9/1 La publicité doit proscrire toute représentation susceptible de banaliser, et a fortiori valoriser, des pratiques ou idées contraires aux objectifs du développement durable. A titre d’exemple :

a/ La publicité doit bannir toute évocation ou représentation de comportement contraire à la protection de l’environnement et à la préservation des ressources naturelles (gaspillage ou dégradation des ressources naturelles, endommagement de la biodiversité, pollution de l’air, de l’eau ou des sols, changement climatique, etc…), sauf dans le cas où il s’agit de le dénoncer.

b/ La publicité ne saurait inciter, directement ou indirectement, à des modes de consommation excessive ou au gaspillage d’énergies et ressources naturelles. Elle ne saurait suggérer ou cautionner des agissements manifestement inconséquents ou irresponsables (…)

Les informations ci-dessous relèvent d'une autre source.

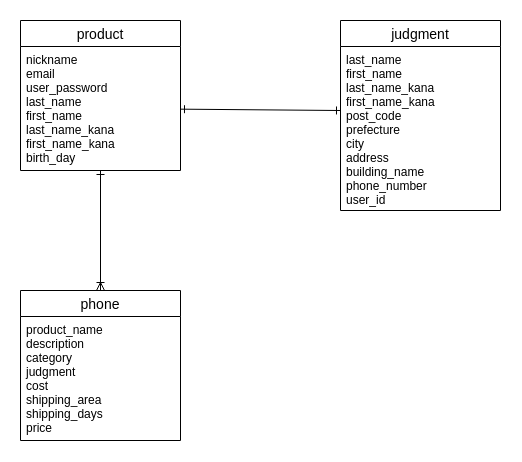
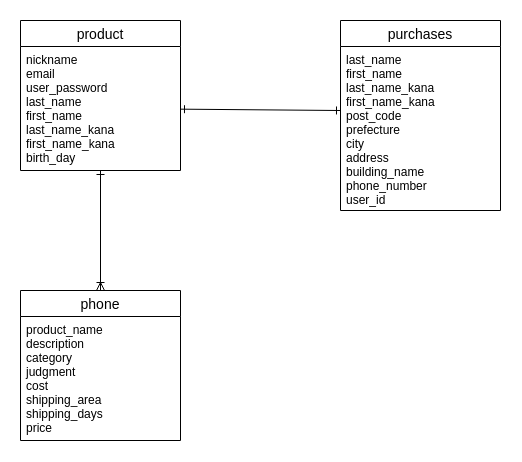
  <mxCell id="0" />
  <mxCell id="1" parent="0" />
  <mxCell id="2" value="product" style="swimlane;fontStyle=0;childLayout=stackLayout;horizontal=1;startSize=26;horizontalStack=0;resizeParent=1;resizeParentMax=0;resizeLast=0;collapsible=1;marginBottom=0;align=center;fontSize=14;" vertex="1" parent="1"><mxGeometry x="20" y="20" width="160" height="150" as="geometry" /></mxCell>
  <mxCell id="3" value="nickname&#10;email&#10;user_password&#10;last_name&#10;first_name&#10;last_name_kana&#10;first_name_kana&#10;birth_day&#10;" style="text;strokeColor=none;fillColor=none;spacingLeft=4;spacingRight=4;overflow=hidden;rotatable=0;points=[[0,0.5],[1,0.5]];portConstraint=eastwest;fontSize=12;" vertex="1" parent="2"><mxGeometry y="26" width="160" height="124" as="geometry" /></mxCell>
- <mxCell id="4" value="judgment" style="swimlane;fontStyle=0;childLayout=stackLayout;horizontal=1;startSize=26;horizontalStack=0;resizeParent=1;resizeParentMax=0;resizeLast=0;collapsible=1;marginBottom=0;align=center;fontSize=14;" vertex="1" parent="1"><mxGeometry x="340" y="20" width="160" height="190" as="geometry" /></mxCell>
+ <mxCell id="4" value="purchases" style="swimlane;fontStyle=0;childLayout=stackLayout;horizontal=1;startSize=26;horizontalStack=0;resizeParent=1;resizeParentMax=0;resizeLast=0;collapsible=1;marginBottom=0;align=center;fontSize=14;" vertex="1" parent="1"><mxGeometry x="340" y="20" width="160" height="190" as="geometry" /></mxCell>
  <mxCell id="5" value="last_name&#10;first_name&#10;last_name_kana&#10;first_name_kana&#10;post_code&#10;prefecture&#10;city&#10;address&#10;building_name&#10;phone_number&#10;user_id" style="text;strokeColor=none;fillColor=none;spacingLeft=4;spacingRight=4;overflow=hidden;rotatable=0;points=[[0,0.5],[1,0.5]];portConstraint=eastwest;fontSize=12;" vertex="1" parent="4"><mxGeometry y="26" width="160" height="164" as="geometry" /></mxCell>
  <mxCell id="6" value="phone" style="swimlane;fontStyle=0;childLayout=stackLayout;horizontal=1;startSize=26;horizontalStack=0;resizeParent=1;resizeParentMax=0;resizeLast=0;collapsible=1;marginBottom=0;align=center;fontSize=14;" vertex="1" parent="1"><mxGeometry x="20" y="290" width="160" height="150" as="geometry" /></mxCell>
  <mxCell id="7" value="product_name&#10;description&#10;category&#10;judgment&#10;cost&#10;shipping_area&#10;shipping_days&#10;price" style="text;strokeColor=none;fillColor=none;spacingLeft=4;spacingRight=4;overflow=hidden;rotatable=0;points=[[0,0.5],[1,0.5]];portConstraint=eastwest;fontSize=12;" vertex="1" parent="6"><mxGeometry y="26" width="160" height="124" as="geometry" /></mxCell>
  <mxCell id="8" value="" style="fontSize=12;html=1;endArrow=ERoneToMany;entryX=0.5;entryY=0;entryDx=0;entryDy=0;startArrow=ERone;startFill=0;" edge="1" parent="1" source="3" target="6"><mxGeometry width="100" height="100" relative="1" as="geometry"><mxPoint x="130" y="220" as="sourcePoint" /><mxPoint x="107" y="290" as="targetPoint" /></mxGeometry></mxCell>
  <mxCell id="9" value="" style="fontSize=12;html=1;endArrow=ERone;startArrow=ERone;startFill=0;endFill=0;" edge="1" parent="1" source="3"><mxGeometry width="100" height="100" relative="1" as="geometry"><mxPoint x="240" y="210" as="sourcePoint" /><mxPoint x="340" y="110" as="targetPoint" /></mxGeometry></mxCell>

e/ La représentation, sous quelque forme que ce soit, de véhicules à moteur en milieu naturel devra clairement les positionner sur des voies ouvertes à la circulation. »

À titre liminaire, le Jury rappelle qu’il n’est pas une juridiction et que la mission qui lui a été confiée par les représentants des professions de la publicité réunies au sein de l’Autorité de régulation professionnelle de la publicité (l’ARPP) est de donner son avis sur le respect, dans les publicités diffusées depuis moins de deux mois, des recommandations déontologiques inspirées de celles de la Chambre de commerce international, que ces professions se donnent à elles-mêmes et s’engagent à respecter. Ces recommandations peuvent être plus exigeantes que ce qu’impose le respect de la loi.

Le Jury relève que le véhicule, présenté dans la publicité objet de la plainte, est positionné, à l’arrêt, dans un espace naturel, en haut d’une falaise qui s’ouvre sur un paysage du parc naturel de Monument Valley, aux Etats-Unis.

Si ce parc naturel est ouvert à la circulation automobile, et comporte une route de terre accessible aux véhicules motorisés, il n’est cependant pas nécessairement connu comme tel par toutes les personnes susceptibles de voir cette publicité.

De plus, la voiture figurant sur le visuel en cause apparaît dans un espace qui, même si le sol est parfaitement plat sous le véhicule, ne s’apparente pas à une route, fût-elle en terre. Le cadrage de la photographie est tel que, contrairement à ce qu’indique la société annonceur, aucun virage à l’arrière du véhicule, ni de prolongement de route vers l’avant ne sont décelables

Ce visuel donne à voir un véhicule garé en haut d’une falaise située dans un espace naturel grandiose, sans qu’aucun élément permettre d’identifier clairement qu’il se trouverait sur une voie ouverte à la circulation.

Le fait qu’il s’agisse d’un véhicule citadin et non d’un 4×4 est sur ce point sans incidence.

Dans ces conditions, le Jury est d’avis que ce visuel figurant sur le site de l’annonceur, montrant un véhicule à moteur stationné en milieu naturel, qui n’est pas positionné clairement sur une voie ouverte à la circulation, n’est pas conforme aux dispositions de la Recommandation « Développement durable » de l’ARPP, et particulièrement celles du e/ du point 9/1.

Avis adopté le 7 juillet 2017 par Mme Michel-Amsellem, Présidente, Mme Sophie-Justine Lieber, Vice-Présidente, Mmes Drecq et Moggio et MM. Benhaïm, Carlo, Depincé, Lacan et Leers.